== Segment start ==

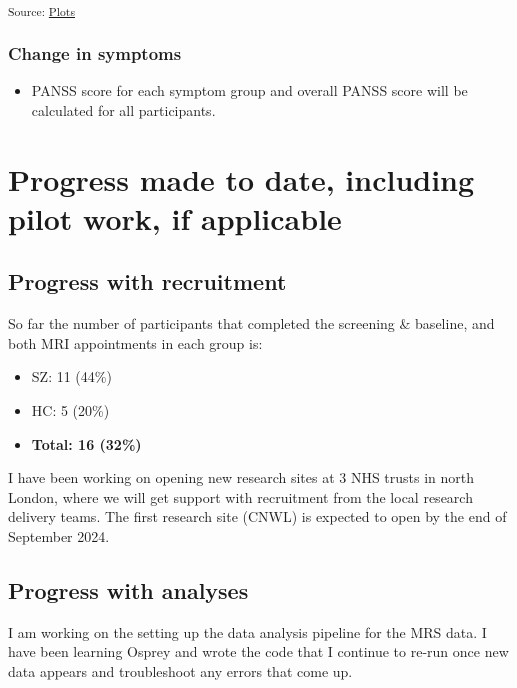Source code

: \documentclass[
  letterpaper,
  DIV=11,
  numbers=noendperiod]{scrartcl}
\providecommand{\tightlist}{%
  \setlength{\itemsep}{0pt}\setlength{\parskip}{0pt}}\usepackage{longtable,booktabs,array}
\begin{document}
\textsubscript{Source:
\href{https://juliam98.github.io/phd-upgrade-proposal/notebooks/plots-preview.html\#cell-fig-lev_hc_vs_sz}{Plots}}

\subsubsection{Change in symptoms}\label{change-in-symptoms}

\begin{itemize}
\tightlist
\item
  PANSS score for each symptom group and overall PANSS score will be
  calculated for all participants.
\end{itemize}

\section{Progress made to date, including pilot work, if
applicable}\label{progress-made-to-date-including-pilot-work-if-applicable}

\subsection{Progress with recruitment}\label{progress-with-recruitment}

So far the number of participants that completed the screening \&
baseline, and both MRI appointments in each group is:

\begin{itemize}
\tightlist
\item
  SZ: 11 (44\%)
\item
  HC: 5 (20\%)
\item
  \textbf{Total: 16 (32\%)}
\end{itemize}

I have been working on opening new research sites at 3 NHS trusts in
north London, where we will get support with recruitment from the local
research delivery teams. The first research site (CNWL) is expected to
open by the end of September 2024.

\subsection{Progress with analyses}\label{progress-with-analyses}

I am working on the setting up the data analysis pipeline for the MRS
data. I have been learning Osprey and wrote the code that I continue to
re-run once new data appears and troubleshoot any errors that come up.
\end{document}
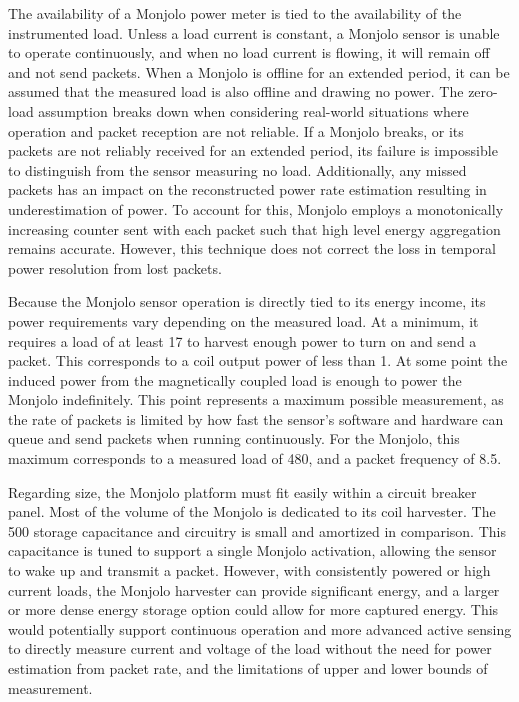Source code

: The availability of a Monjolo power meter is tied to the availability of the instrumented load. Unless a load current is constant, a Monjolo sensor is unable to operate continuously, and when no load current is flowing, it will remain off and not send packets.
When a Monjolo is offline for an extended period, it can be assumed that the measured load is also offline and drawing no power.
The zero-load assumption breaks down when considering real-world situations where operation and packet reception are not reliable.
If a Monjolo breaks, or its packets are not reliably received for an extended period, its failure is impossible to distinguish from the sensor measuring no load.
Additionally, any missed packets has an impact on the reconstructed power rate estimation resulting in underestimation of power.
To account for this, Monjolo employs a monotonically increasing counter sent with each packet such that high level energy aggregation remains accurate.
However, this technique does not correct the loss in temporal power resolution from lost packets.

Because the Monjolo sensor operation is directly tied to its energy income, its power requirements vary depending on the measured load. At a minimum, it requires a load of at least 17\ssi{\watt} to harvest enough power to turn on and send a packet. This corresponds to a coil output power of less than 1\ssi{\milli\watt}. At some point the induced power from the magnetically coupled load is enough to power the Monjolo indefinitely. This point represents a maximum possible measurement, as the rate of packets is limited by how fast the sensor's software and hardware can queue and send packets when running continuously. For the Monjolo, this maximum corresponds to a measured load of 480\ssi{\watt}, and a packet frequency of 8.5\ssi{\hertz}.

Regarding size, the Monjolo platform must fit easily within a circuit breaker panel. Most of the volume of the Monjolo is dedicated to its coil harvester.
The 500\ssi{\micro\farad} storage capacitance and circuitry is small and amortized in comparison.
This capacitance is tuned to support a single Monjolo activation, allowing the sensor to wake up and transmit a packet.
However, with consistently powered or high current loads, the Monjolo harvester can provide significant energy, and a larger or more dense energy storage option could allow for more captured energy.
This would potentially support continuous operation and more advanced active sensing to directly measure current and voltage of the load without the need for power estimation from packet rate, and the limitations of upper and lower bounds of measurement.

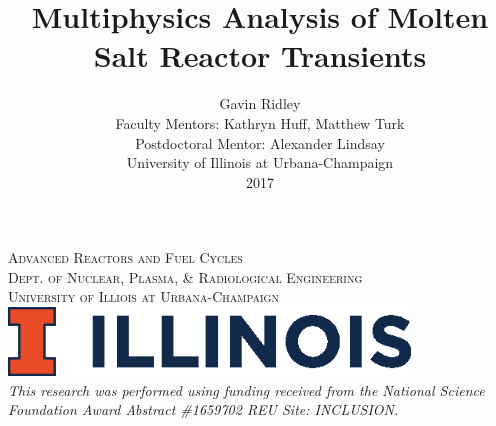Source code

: \begin{titlepage}
    \textsc{\LARGE Advanced Reactors and Fuel Cycles}\\[0.25cm] %
    
    \textsc{\large Dept. of Nuclear, Plasma, \& Radiological Engineering}\\%
    
    \textsc{\large University of Illiois at Urbana-Champaign}\\ %


    
    
    \vspace{0.5cm}
    \includegraphics[width=0.8\textwidth]{illinois}\\[1cm] %
     

    \textit{This research was performed using funding received from the 
    National Science Foundation Award Abstract \#1659702 REU Site: INCLUSION.}
\end{titlepage}





\title{Multiphysics Analysis of Molten Salt Reactor Transients}
\author{Gavin Ridley\\
        Faculty Mentors: Kathryn Huff, Matthew Turk \\
        Postdoctoral Mentor: Alexander Lindsay \\
        University of Illinois at Urbana-Champaign \\
        2017 \\}
\maketitle

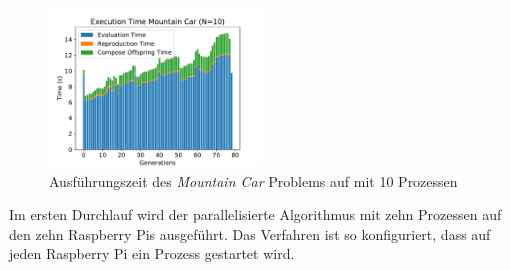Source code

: \begin{figure}[!h]
	\centering
	\includegraphics[width=0.5\textwidth]{./img/mountain_car_analysis/1413_time_10cores_10pis.pdf} 
	\caption{Ausführungszeit des \emph{Mountain Car} Problems auf mit 10 Prozessen }
	\label{fig:mountain_car_time_10cores_10pi}
\end{figure}

Im ersten Durchlauf wird der parallelisierte Algorithmus mit zehn Prozessen auf den zehn Raspberry Pis ausgeführt. Das Verfahren ist so konfiguriert, dass auf jeden Raspberry Pi ein Prozess gestartet wird.





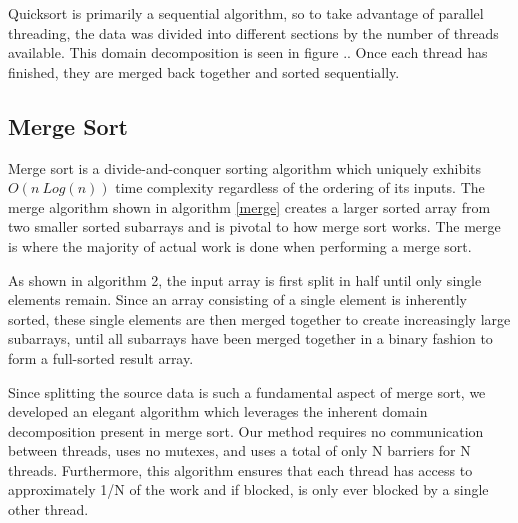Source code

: \documentclass[journal]{IEEEtran}
\begin{document}
Quicksort is primarily a sequential algorithm, so to take advantage of parallel threading, the data was divided into different sections by the number of threads available.  This domain decomposition is seen in figure ..  Once each thread has finished, they are merged back together and sorted sequentially. 


%		
%			
%			


%
%    
%


\subsection{Merge Sort}
Merge sort is a divide-and-conquer sorting algorithm which uniquely exhibits $O(n\ Log(n))$ time complexity regardless of the ordering of its inputs.  The merge algorithm shown in algorithm \ref{merge} creates a larger sorted array from two smaller sorted subarrays and is pivotal to how merge sort works.  The merge is where the majority of actual work is done when performing a merge sort.   

As shown in algorithm 2, the input array is first split in half until only single elements remain.  Since an array consisting of a single element is inherently sorted, these single elements are then merged together to create increasingly large subarrays, until all subarrays have been merged together in a binary fashion to form a full-sorted result array.

Since splitting the source data is such a fundamental aspect of merge sort, we developed an elegant algorithm which leverages the inherent domain decomposition present in merge sort.  Our method requires no communication between threads, uses no mutexes, and uses a total of only N barriers for N threads.  Furthermore, this algorithm ensures that each thread has access to approximately 1/N of the work and if blocked, is only ever blocked by a single other thread.  
\end{document}
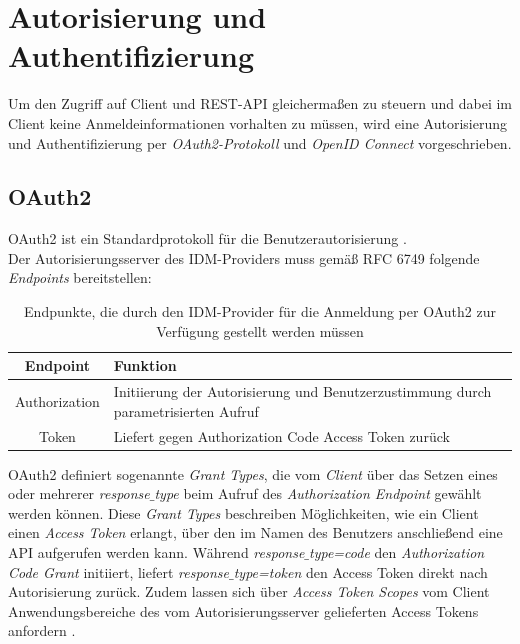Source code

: \chapter{Autorisierung und Authentifizierung}

Um den Zugriff auf Client und REST-API gleichermaßen zu steuern und dabei im Client keine Anmeldeinformationen vorhalten zu müssen, wird eine Autorisierung und Authentifizierung per \textit{OAuth2-Protokoll} und \textit{OpenID Connect} vorgeschrieben.

\section{OAuth2}
\label{auth:oauth2}

OAuth2 ist ein Standardprotokoll für die Benutzerautorisierung \cite{rfc6749}. \\ 

Der Autorisierungsserver des IDM-Providers muss gemäß RFC 6749 folgende \textit{Endpoints} bereitstellen:

\begin{table}[htb]
    \begin{tabularx}{\textwidth}{|c|X|}
        \hline
\textbf{Endpoint} & \textbf{Funktion} \\ \hline
Authorization & Initiierung der Autorisierung und Benutzerzustimmung durch parametrisierten Aufruf \\ \hline
Token & Liefert gegen Authorization Code Access Token zurück \\ \hline
    \end{tabularx}

        \caption{Endpunkte, die durch den IDM-Provider für die Anmeldung per OAuth2 zur Verfügung gestellt werden müssen}
        \label{tab:auth:endpoints}
\end{table}

OAuth2 definiert sogenannte \textit{Grant Types}, die vom \textit{Client} über das Setzen eines oder mehrerer \textit{response$\_$type} beim Aufruf des \textit{Authorization Endpoint} gewählt werden können. 
Diese \textit{Grant Types} beschreiben Möglichkeiten, wie ein Client einen \textit{Access Token} erlangt, über den im Namen des Benutzers anschließend eine API aufgerufen werden kann. 
Während \textit{response$\_$type=code} den \textit{Authorization Code Grant} initiiert, liefert \textit{response$\_$type=token} den Access Token direkt nach Autorisierung zurück. 
Zudem lassen sich über \textit{Access Token Scopes} vom Client Anwendungsbereiche des vom Autorisierungsserver gelieferten Access Tokens anfordern \cite[Abschnitt~3.3]{rfc6749}. \\

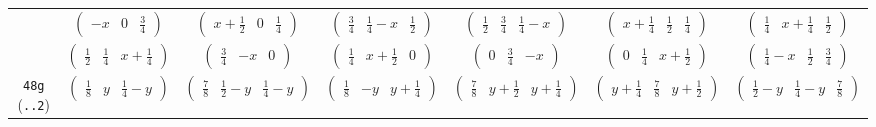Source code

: \documentclass[fleqn,9pt,landscape]{jsarticle}
\begin{document}
\begin{center}
\begin{longtable}{ccccccc}
& $ \begin{pmatrix} - x & 0 & \frac{3}{4} \end{pmatrix} $ & $ \begin{pmatrix} x + \frac{1}{2} & 0 & \frac{1}{4} \end{pmatrix} $ & $ \begin{pmatrix} \frac{3}{4} & \frac{1}{4} - x & \frac{1}{2} \end{pmatrix} $ & $ \begin{pmatrix} \frac{1}{2} & \frac{3}{4} & \frac{1}{4} - x \end{pmatrix} $ & $ \begin{pmatrix} x + \frac{1}{4} & \frac{1}{2} & \frac{1}{4} \end{pmatrix} $ & $ \begin{pmatrix} \frac{1}{4} & x + \frac{1}{4} & \frac{1}{2} \end{pmatrix} $ \\
& $ \begin{pmatrix} \frac{1}{2} & \frac{1}{4} & x + \frac{1}{4} \end{pmatrix} $ & $ \begin{pmatrix} \frac{3}{4} & - x & 0 \end{pmatrix} $ & $ \begin{pmatrix} \frac{1}{4} & x + \frac{1}{2} & 0 \end{pmatrix} $ & $ \begin{pmatrix} 0 & \frac{3}{4} & - x \end{pmatrix} $ & $ \begin{pmatrix} 0 & \frac{1}{4} & x + \frac{1}{2} \end{pmatrix} $ & $ \begin{pmatrix} \frac{1}{4} - x & \frac{1}{2} & \frac{3}{4} \end{pmatrix} $ \\ \hline
{\tt 48g} ({\tt ..2}) & $ \begin{pmatrix} \frac{1}{8} & y & \frac{1}{4} - y \end{pmatrix} $ & $ \begin{pmatrix} \frac{7}{8} & \frac{1}{2} - y & \frac{1}{4} - y \end{pmatrix} $ & $ \begin{pmatrix} \frac{1}{8} & - y & y + \frac{1}{4} \end{pmatrix} $ & $ \begin{pmatrix} \frac{7}{8} & y + \frac{1}{2} & y + \frac{1}{4} \end{pmatrix} $ & $ \begin{pmatrix} y + \frac{1}{4} & \frac{7}{8} & y + \frac{1}{2} \end{pmatrix} $ & $ \begin{pmatrix} \frac{1}{2} - y & \frac{1}{4} - y & \frac{7}{8} \end{pmatrix} $ \\

\end{longtable}
\end{center}
\end{document}
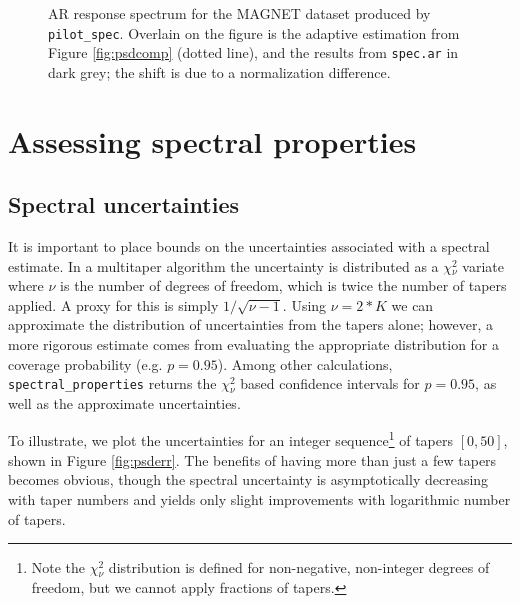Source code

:\documentclass[10pt]{article}\usepackage[]{graphicx}\usepackage[]{color}
\newenvironment{knitrout}{}{} %
\newcommand{\Rcmd}[1]{\texttt{#1}}
\begin{document}
\begin{figure}[h!]
\begin{center}
\begin{knitrout}
\end{knitrout}
\caption{AR response spectrum for the MAGNET dataset produced by 
\Rcmd{pilot\_spec}. Overlain on the figure is the adaptive estimation 
from Figure \ref{fig:psdcomp} (dotted line),
and the results from \Rcmd{spec.ar} in dark grey; the shift is due to a
normalization difference.}
\label{fig:arspecvar}
\end{center}
\end{figure}

\section{Assessing spectral properties}
\subsection{Spectral uncertainties}
It is important to place bounds on the uncertainties associated
with a spectral estimate.
In a multitaper algorithm the uncertainty is distributed as
a $\chi{}_{\nu}^2$ variate where $\nu$ is
the number of degrees of freedom, which is twice the
number of tapers applied.
A proxy for this is simply $1/\sqrt{\nu - 1}$.
Using $\nu = 2*K$ we can approximate the distribution
of uncertainties from the tapers alone; however, a more
rigorous estimate comes from evaluating the appropriate 
distribution  for a coverage probability (e.g. $p=0.95$).
Among other calculations, \Rcmd{spectral\_properties} returns the 
$\chi{}_{\nu}^2$ based confidence intervals for $p=0.95$, as well as the
approximate uncertainties.  

To illustrate, we 
plot the uncertainties for an integer sequence\footnote{
Note the $\chi{}_{\nu}^2$ distribution is defined for non-negative,
non-integer degrees of freedom, but we cannot apply
fractions of tapers.} of tapers $[0, 50]$, shown in
Figure \ref{fig:psderr}.  The benefits of having more than just
a few tapers becomes obvious, though the spectral uncertainty
is asymptotically decreasing with taper numbers and yields
only slight improvements with logarithmic number of tapers.
\end{document}
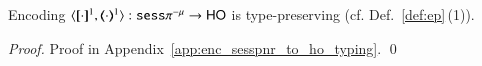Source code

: \begin{proposition}\rm
	Encoding $\encod{\cdot}{\cdot}{1}: \sespnr \to \HO$  is type-preserving (cf. Def.~\ref{def:ep}\,(1)).\rm
\end{proposition}

\begin{proof}
	Proof in Appendix~\ref{app:enc_sesspnr_to_ho_typing}.
	\qed
\end{proof}

\begin{comment}
\begin{proof}
	By induction on the structure of \sesp process $P$.
%
	\begin{enumerate}[1.]
		\item	Case $P = \bout{k}{n}P'$. There are two sub-cases.
			In the first sub-case $n = k'$ (output of a linear channel). Then  
			we have the following typing in the source language:
			{\small
			\[
				\tree{
					\Gamma; \emptyset; \Sigma \cat k:S  \proves  P' \hastype \Proc \quad \Gamma ; \emptyset ; \{k' : S_1\} \proves  k' \hastype S_1}{
					\Gamma; \emptyset; \Sigma \cat k':S_1 \cat k:\btout{S_1}S \proves  \bout{k}{k'} P' \hastype \Proc}
			\]
			}
			The corresponding typing in the target language is as follows --- we write $U_1$ to stand for $\lhot{\btinp{\lhot{\tmap{S_1}{1}}}\tinact}$:
			{\small
			\[
				\tree{
					\tree{}{\tmap{\Gamma}{1}; \emptyset ; \tmap{\Sigma}{1} \cat k:\tmap{S}{1} \proves \pmap{P'}{1} \hastype \Proc}
					~~
					\tree{
						\tree{
							\tree{
								\tree{
									\tree{}{\tmap{\Gamma}{1} ; \{X : \lhot{\tmap{S_1}{1}}\} ; \emptyset \proves \X  \hastype \lhot{\tmap{S_1}{1}}} 
									\quad 
									\tree{}{\tmap{\Gamma}{1} ; \emptyset ; \{k' : \tmap{S_1}{1}\} \proves  k' \hastype \tmap{S_1}{1}}}{\tmap{\Gamma}{1} ; \{X : \lhot{\tmap{S_1}{1}}\} ; k' : \tmap{S_1}{1} \proves \appl{\X}{k'} \hastype \Proc}}{\tmap{\Gamma}{1} ; \{X : \lhot{\tmap{S_1}{1}}\} ; k' : 	\tmap{S_1}{1} \cat z:\tinact \proves \appl{\X}{k'} \hastype \Proc}
						}{
							\tmap{\Gamma}{1} ; \emptyset; k' : \tmap{S_1}{1} \cat z:\btinp{\lhot{\tmap{S_1}{1}}}\tinact \proves \binp{z}{X} \appl{\X}{k'} \hastype \Proc
						}
					}{
						\tmap{\Gamma}{1} ; \emptyset; k' : \tmap{S_1}{1} \proves \abs{z}{\binp{z}{X} \appl{\X}{k'}} \hastype U_1
					}
				}{
				\tmap{\Gamma}{1}; \emptyset; \tmap{\Sigma}{1} \cat k':\tmap{S_1}{1} \cat k:\btout{U_1}\tmap{S}{1} \proves  \bbout{k}{\abs{z}{\binp{z}{X} \appl{\X}{k'}}} \pmap{P'}{1} \hastype \Proc
				}
			\]
			}
	

\end{comment}
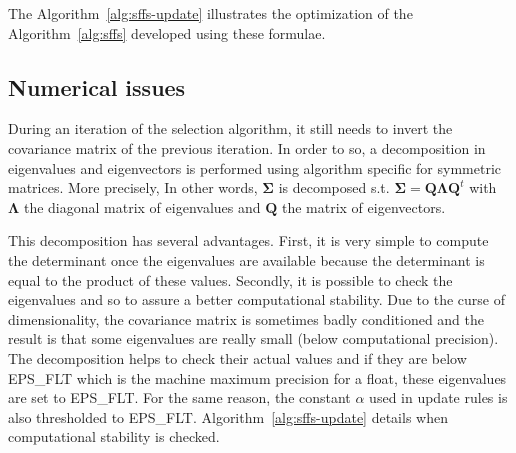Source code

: \documentclass[journal,peerreview,onecolumn]{IEEEtran}
\begin{document}
        The Algorithm~\ref{alg:sffs-update} illustrates the optimization of the Algorithm~\ref{alg:sffs} developed using these formulae.

    \subsection{Numerical issues}

    During an iteration of the selection algorithm, it still needs to invert the covariance matrix of the previous iteration. In order to so, a decomposition in eigenvalues and eigenvectors is performed using algorithm specific for symmetric matrices. More precisely, In other words, $\boldsymbol{\Sigma}$ is decomposed s.t. $\boldsymbol{\Sigma} = \mathbf{Q} \boldsymbol{\Lambda} \mathbf{Q}^t$ with $\boldsymbol{\Lambda}$ the diagonal matrix of eigenvalues and $\mathbf{Q}$ the matrix of eigenvectors.

    This decomposition has several advantages. First, it is very simple to compute the determinant once the eigenvalues are available because the determinant is equal to the product of these values. Secondly, it is possible to check the eigenvalues and so to assure a better computational stability. Due to the curse of dimensionality, the covariance matrix is sometimes badly conditioned and the result is that some eigenvalues are really small (below computational precision). The decomposition helps to check their actual values and if they are below EPS\_FLT which is the machine maximum precision for a float, these eigenvalues are set to EPS\_FLT. For the same reason, the constant $\alpha$ used in update rules is also thresholded to EPS\_FLT. Algorithm~\ref{alg:sffs-update} details when computational stability is checked.
\end{document}
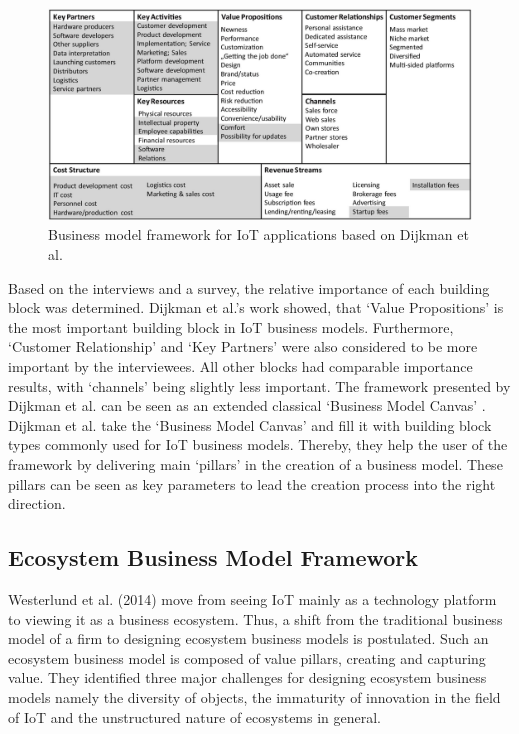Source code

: 		\begin{figure}[ht]
			\begin{center}
		    \includegraphics[scale=0.52]{Talk11/iot_canvas_dijkman.jpg}
		    \end{center}
		    \caption{Business model framework for IoT applications based on Dijkman et al. \cite{dijkman}}
		    \label{fig:bm_dijkman}
		\end{figure}

		Based on the interviews and a survey, the relative importance of each building block was determined. Dijkman et al.'s work showed, that `Value Propositions' is the most important building block in IoT business models. Furthermore, `Customer Relationship' and `Key Partners' were also considered to be more important by the interviewees. All other blocks had comparable importance results, with `channels' being slightly less important. The framework presented by Dijkman et al. can be seen as an extended classical `Business Model Canvas' \cite{bmc}. Dijkman et al. take the `Business Model Canvas' and fill it with building block types commonly used for IoT business models. Thereby, they help the user of the framework by delivering main `pillars' in the creation of a business model. These pillars can be seen as key parameters to lead the creation process into the right direction. 

	\subsection{Ecosystem Business Model Framework}
		Westerlund et al. (2014) \cite{westerlund} move from seeing IoT mainly as a technology platform to viewing it as a business ecosystem. Thus, a shift from the traditional business model of a firm to designing ecosystem business models is postulated. Such an ecosystem business model is composed of value pillars, creating and capturing value. They identified three major challenges for designing ecosystem business models namely the diversity of objects, the immaturity of innovation in the field of IoT and the unstructured nature of ecosystems in general.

== Segment end ==

**WORK TASK**
Copy out every line in the entries above that holds "Token".

**OUTPUT FOR THIS TASK**
Token & Liefert gegen Authorization Code Access Token zurück \\ \hline
Diese \textit{Grant Types} beschreiben Möglichkeiten, wie ein Client einen \textit{Access Token} erlangt, über den im Namen des Benutzers anschließend eine API aufgerufen werden kann. 
Während \textit{response$\_$type=code} den \textit{Authorization Code Grant} initiiert, liefert \textit{response$\_$type=token} den Access Token direkt nach Autorisierung zurück. 
Zudem lassen sich über \textit{Access Token Scopes} vom Client Anwendungsbereiche des vom Autorisierungsserver gelieferten Access Tokens anfordern \cite[Abschnitt~3.3]{rfc6749}. \\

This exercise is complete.